I usually advise to plan your trip and the burn the schedule when it's time to start.
You will have more fun that way.

And like many have said, you don't eat good on a vegan diet buying along the way (especially in the south)
You are doing it right. Just have your husband mail out about 3 at a time and then call him when to mail the next batch.

Have a great hike. I hiked with vegans on the PCT and they did it both ways but CA is a lot different from GA,TN, NC etc.

12-27-2008, 02:58
I'm a vegetarian, and I had no trouble resupplying along the way. With that said, many vegans like to do the mail drop thing, at least for the "short term resupply" areas (gas stations and small country stores).

I'd plan on priority mail going out ~2 weeks in advance. This way, you're assured of things being where they need to on time. On the PCT in OR and WA, most hikers would mail out a batch to take care of the entire state at once. You can do something similar.

Don't buy the entire trips food at once. Tastes change along with how much food you want to eat.

An average of about 10-11mi/day for the first month (about Amicalola to Erwin, TN) is reasonable. With that in mind, I'd plan the drops for the small resupplies and buy from the grocery stores.

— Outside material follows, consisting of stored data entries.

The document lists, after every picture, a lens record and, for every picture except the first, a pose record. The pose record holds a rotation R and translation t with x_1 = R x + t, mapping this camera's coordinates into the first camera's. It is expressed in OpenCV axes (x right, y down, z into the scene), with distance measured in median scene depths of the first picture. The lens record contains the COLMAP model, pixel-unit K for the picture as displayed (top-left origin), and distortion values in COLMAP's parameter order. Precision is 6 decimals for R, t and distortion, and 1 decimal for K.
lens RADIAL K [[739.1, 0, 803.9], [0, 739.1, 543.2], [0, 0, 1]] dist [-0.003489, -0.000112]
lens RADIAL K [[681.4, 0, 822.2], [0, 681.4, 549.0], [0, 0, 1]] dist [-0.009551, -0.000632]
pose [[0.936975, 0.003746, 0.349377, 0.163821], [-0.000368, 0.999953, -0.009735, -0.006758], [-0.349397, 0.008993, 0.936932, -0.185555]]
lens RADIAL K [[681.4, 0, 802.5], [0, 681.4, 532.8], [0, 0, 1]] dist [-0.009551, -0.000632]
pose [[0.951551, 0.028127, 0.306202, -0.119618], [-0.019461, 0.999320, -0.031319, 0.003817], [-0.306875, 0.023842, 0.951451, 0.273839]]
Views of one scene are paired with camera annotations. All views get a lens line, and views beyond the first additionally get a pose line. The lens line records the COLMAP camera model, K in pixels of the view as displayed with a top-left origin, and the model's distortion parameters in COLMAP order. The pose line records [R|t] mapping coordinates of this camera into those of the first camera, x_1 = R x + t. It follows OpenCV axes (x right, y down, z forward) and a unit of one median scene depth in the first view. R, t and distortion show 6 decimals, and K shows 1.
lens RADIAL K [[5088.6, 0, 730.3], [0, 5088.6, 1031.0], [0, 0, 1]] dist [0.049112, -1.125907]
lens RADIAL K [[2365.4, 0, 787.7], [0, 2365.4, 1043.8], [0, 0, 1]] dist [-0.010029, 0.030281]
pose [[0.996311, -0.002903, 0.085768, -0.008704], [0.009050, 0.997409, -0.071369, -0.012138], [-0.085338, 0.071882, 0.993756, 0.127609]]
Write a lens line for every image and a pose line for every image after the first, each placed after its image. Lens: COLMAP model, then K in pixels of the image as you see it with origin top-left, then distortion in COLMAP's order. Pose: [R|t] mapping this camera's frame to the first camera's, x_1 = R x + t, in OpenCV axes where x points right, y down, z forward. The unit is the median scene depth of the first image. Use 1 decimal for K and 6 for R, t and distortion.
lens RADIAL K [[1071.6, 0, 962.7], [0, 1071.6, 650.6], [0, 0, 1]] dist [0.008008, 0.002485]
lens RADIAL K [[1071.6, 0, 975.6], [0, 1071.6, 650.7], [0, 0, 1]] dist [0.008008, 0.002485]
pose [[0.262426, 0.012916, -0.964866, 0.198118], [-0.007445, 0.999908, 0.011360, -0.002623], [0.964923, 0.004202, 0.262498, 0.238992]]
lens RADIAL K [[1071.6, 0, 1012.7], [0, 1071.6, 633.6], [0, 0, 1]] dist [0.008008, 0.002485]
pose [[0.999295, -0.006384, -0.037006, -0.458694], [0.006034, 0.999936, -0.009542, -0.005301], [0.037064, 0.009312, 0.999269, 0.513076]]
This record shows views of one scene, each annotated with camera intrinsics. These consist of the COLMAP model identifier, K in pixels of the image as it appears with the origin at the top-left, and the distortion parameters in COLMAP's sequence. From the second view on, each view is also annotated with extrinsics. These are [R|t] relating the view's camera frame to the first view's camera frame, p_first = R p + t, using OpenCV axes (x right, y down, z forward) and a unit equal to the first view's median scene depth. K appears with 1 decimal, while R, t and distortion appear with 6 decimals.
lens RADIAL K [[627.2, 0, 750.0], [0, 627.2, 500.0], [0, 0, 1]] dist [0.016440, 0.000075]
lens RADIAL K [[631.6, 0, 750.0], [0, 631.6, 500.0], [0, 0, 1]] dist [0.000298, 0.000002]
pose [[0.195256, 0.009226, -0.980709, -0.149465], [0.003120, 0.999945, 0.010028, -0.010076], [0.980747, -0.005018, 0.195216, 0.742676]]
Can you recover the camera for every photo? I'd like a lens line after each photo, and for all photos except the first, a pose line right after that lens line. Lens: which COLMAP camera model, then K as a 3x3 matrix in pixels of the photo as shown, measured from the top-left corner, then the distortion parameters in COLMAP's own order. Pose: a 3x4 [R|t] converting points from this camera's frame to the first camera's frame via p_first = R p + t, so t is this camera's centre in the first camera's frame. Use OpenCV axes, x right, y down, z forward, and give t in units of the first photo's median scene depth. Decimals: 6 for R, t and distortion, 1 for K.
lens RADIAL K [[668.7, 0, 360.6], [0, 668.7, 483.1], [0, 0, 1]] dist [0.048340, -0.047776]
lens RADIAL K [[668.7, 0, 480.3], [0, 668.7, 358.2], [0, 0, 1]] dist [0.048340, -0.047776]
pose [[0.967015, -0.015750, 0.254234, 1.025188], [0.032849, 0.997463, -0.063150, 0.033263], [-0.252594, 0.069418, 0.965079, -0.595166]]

After a month on the trail, you'll have your system down and can fine tune things and go from there.

I'd send a small drop to Neels to get me to Hiawassee (good store)
I'd buy from Hiawassee to get to Franklin (good store)
I'd buy in Franklin either to get to Fontana or to NOC (send small resupply to NOC then to get to Fontana)
Drop to Fontana to get to Gatlinburg (good store in Gatlinburg)
Buy in Gatlinburg either to get to Standing Bear or a little bit extra to get to Hot Springs (send small resupply if only to Standing Bear).
Buy in Hot Springs to get to Erwin or maybe drop. This one is a toss up, but you should be able to do a resupply out of Erwin as a vegan between the store, the outfitter, and the dollar store.

A lot of this really depends on your diet and exactly what you like to eat as a vegan. You don't have to resign yourself to always doing mail drops. While you may not find the same foods you'd find in a co-op, there are plenty of vegan options in the grocery stores along the way.

Good luck!

12-27-2008, 05:24
best thing for me is always to make a tentative plan, then burn it when i start.

I never send more than 3 packages (3 weeks?) ahead.
That way i'm flexible. I like it like that.

12-27-2008, 12:34
from what i understand, itineraries fall the way of best laid plans...so my question is, how do you plan mail drops (or resupplies) if you can't really plan when you will be arriving at a certain location? do you just include a ton of stuff that you bounce to yourself up the trail?

i don't see a lot of posting about this, so either i missed the thread, most folks are winging it, or are way more organized than myself.I would suggest a better term for those wanting or needing alot of flexibility might be 'to prepare', rather than 'to plan'. Anything involving mail drops, reservations, and prepaid tickets would require a plan. Anything without those things would require preparation, but not neccessarily a plan. That said, you could have a plan with windows for arrival dates, and contingency plans for what you would happen when you miss certain windows. So there is a grey area between rigid plans, flexible plans, and fuzzy preparations.